* **WRITTEN TASK**:
Transcribe the listing below in full, exactly, with no images.
================
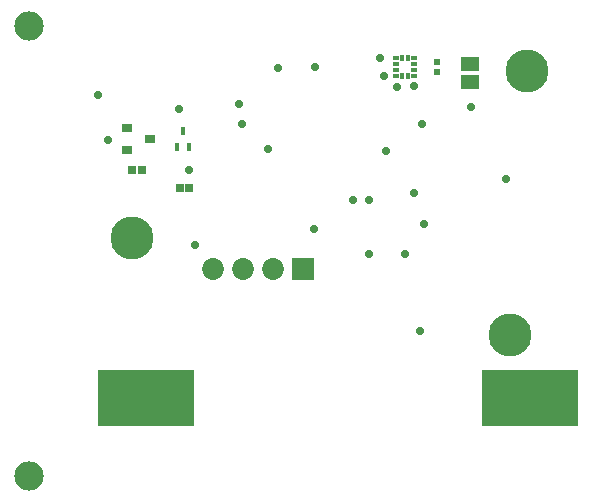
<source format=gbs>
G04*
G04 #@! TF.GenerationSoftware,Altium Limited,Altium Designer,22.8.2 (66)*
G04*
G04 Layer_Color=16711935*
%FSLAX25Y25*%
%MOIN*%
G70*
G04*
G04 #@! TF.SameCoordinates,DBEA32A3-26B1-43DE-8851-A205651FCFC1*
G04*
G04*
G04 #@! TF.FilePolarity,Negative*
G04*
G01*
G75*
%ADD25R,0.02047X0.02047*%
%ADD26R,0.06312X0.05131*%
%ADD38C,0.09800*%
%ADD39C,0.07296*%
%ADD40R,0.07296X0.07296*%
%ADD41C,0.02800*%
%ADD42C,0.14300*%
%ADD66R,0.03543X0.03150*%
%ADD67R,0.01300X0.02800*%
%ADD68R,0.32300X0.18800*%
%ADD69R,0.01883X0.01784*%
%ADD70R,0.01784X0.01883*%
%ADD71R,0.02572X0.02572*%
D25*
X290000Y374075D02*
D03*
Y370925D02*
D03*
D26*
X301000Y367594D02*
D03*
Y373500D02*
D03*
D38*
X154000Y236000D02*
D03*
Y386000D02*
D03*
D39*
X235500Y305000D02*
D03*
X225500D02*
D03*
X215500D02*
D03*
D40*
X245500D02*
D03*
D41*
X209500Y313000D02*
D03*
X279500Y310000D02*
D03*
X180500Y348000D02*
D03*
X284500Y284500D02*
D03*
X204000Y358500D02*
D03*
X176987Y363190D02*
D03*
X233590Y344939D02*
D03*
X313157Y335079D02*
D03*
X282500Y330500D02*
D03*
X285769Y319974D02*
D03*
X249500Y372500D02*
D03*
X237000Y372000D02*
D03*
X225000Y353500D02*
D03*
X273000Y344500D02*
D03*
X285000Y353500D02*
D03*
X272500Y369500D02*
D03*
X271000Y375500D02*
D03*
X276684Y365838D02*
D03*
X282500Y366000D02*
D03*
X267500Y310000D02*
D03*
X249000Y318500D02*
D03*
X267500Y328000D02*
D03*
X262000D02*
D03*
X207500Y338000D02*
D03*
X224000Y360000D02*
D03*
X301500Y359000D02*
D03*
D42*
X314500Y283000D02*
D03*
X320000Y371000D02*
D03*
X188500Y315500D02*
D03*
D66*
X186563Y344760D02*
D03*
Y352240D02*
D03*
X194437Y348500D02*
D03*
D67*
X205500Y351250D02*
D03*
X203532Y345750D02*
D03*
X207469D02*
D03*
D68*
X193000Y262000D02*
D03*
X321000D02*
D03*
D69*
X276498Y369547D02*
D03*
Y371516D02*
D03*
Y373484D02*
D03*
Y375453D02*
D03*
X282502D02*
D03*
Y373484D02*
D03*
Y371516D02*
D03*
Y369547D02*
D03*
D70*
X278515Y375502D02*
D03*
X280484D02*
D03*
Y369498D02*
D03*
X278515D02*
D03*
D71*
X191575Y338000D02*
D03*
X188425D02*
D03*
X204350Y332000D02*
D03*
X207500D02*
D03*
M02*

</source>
================
* **ANSWER BELOW**:
<source format=gbs>
G04*
G04 #@! TF.GenerationSoftware,Altium Limited,Altium Designer,22.8.2 (66)*
G04*
G04 Layer_Color=16711935*
%FSLAX25Y25*%
%MOIN*%
G70*
G04*
G04 #@! TF.SameCoordinates,DBEA32A3-26B1-43DE-8851-A205651FCFC1*
G04*
G04*
G04 #@! TF.FilePolarity,Negative*
G04*
G01*
G75*
%ADD25R,0.02047X0.02047*%
%ADD26R,0.06312X0.05131*%
%ADD38C,0.09800*%
%ADD39C,0.07296*%
%ADD40R,0.07296X0.07296*%
%ADD41C,0.02800*%
%ADD42C,0.14300*%
%ADD66R,0.03543X0.03150*%
%ADD67R,0.01300X0.02800*%
%ADD68R,0.32300X0.18800*%
%ADD69R,0.01883X0.01784*%
%ADD70R,0.01784X0.01883*%
%ADD71R,0.02572X0.02572*%
D25*
X290000Y374075D02*
D03*
Y370925D02*
D03*
D26*
X301000Y367594D02*
D03*
Y373500D02*
D03*
D38*
X154000Y236000D02*
D03*
Y386000D02*
D03*
D39*
X235500Y305000D02*
D03*
X225500D02*
D03*
X215500D02*
D03*
D40*
X245500D02*
D03*
D41*
X209500Y313000D02*
D03*
X279500Y310000D02*
D03*
X180500Y348000D02*
D03*
X284500Y284500D02*
D03*
X204000Y358500D02*
D03*
X176987Y363190D02*
D03*
X233590Y344939D02*
D03*
X313157Y335079D02*
D03*
X282500Y330500D02*
D03*
X285769Y319974D02*
D03*
X249500Y372500D02*
D03*
X237000Y372000D02*
D03*
X225000Y353500D02*
D03*
X273000Y344500D02*
D03*
X285000Y353500D02*
D03*
X272500Y369500D02*
D03*
X271000Y375500D02*
D03*
X276684Y365838D02*
D03*
X282500Y366000D02*
D03*
X267500Y310000D02*
D03*
X249000Y318500D02*
D03*
X267500Y328000D02*
D03*
X262000D02*
D03*
X207500Y338000D02*
D03*
X224000Y360000D02*
D03*
X301500Y359000D02*
D03*
D42*
X314500Y283000D02*
D03*
X320000Y371000D02*
D03*
X188500Y315500D02*
D03*
D66*
X186563Y344760D02*
D03*
Y352240D02*
D03*
X194437Y348500D02*
D03*
D67*
X205500Y351250D02*
D03*
X203532Y345750D02*
D03*
X207469D02*
D03*
D68*
X193000Y262000D02*
D03*
X321000D02*
D03*
D69*
X276498Y369547D02*
D03*
Y371516D02*
D03*
Y373484D02*
D03*
Y375453D02*
D03*
X282502D02*
D03*
Y373484D02*
D03*
Y371516D02*
D03*
Y369547D02*
D03*
D70*
X278515Y375502D02*
D03*
X280484D02*
D03*
Y369498D02*
D03*
X278515D02*
D03*
D71*
X191575Y338000D02*
D03*
X188425D02*
D03*
X204350Y332000D02*
D03*
X207500D02*
D03*
M02*

</source>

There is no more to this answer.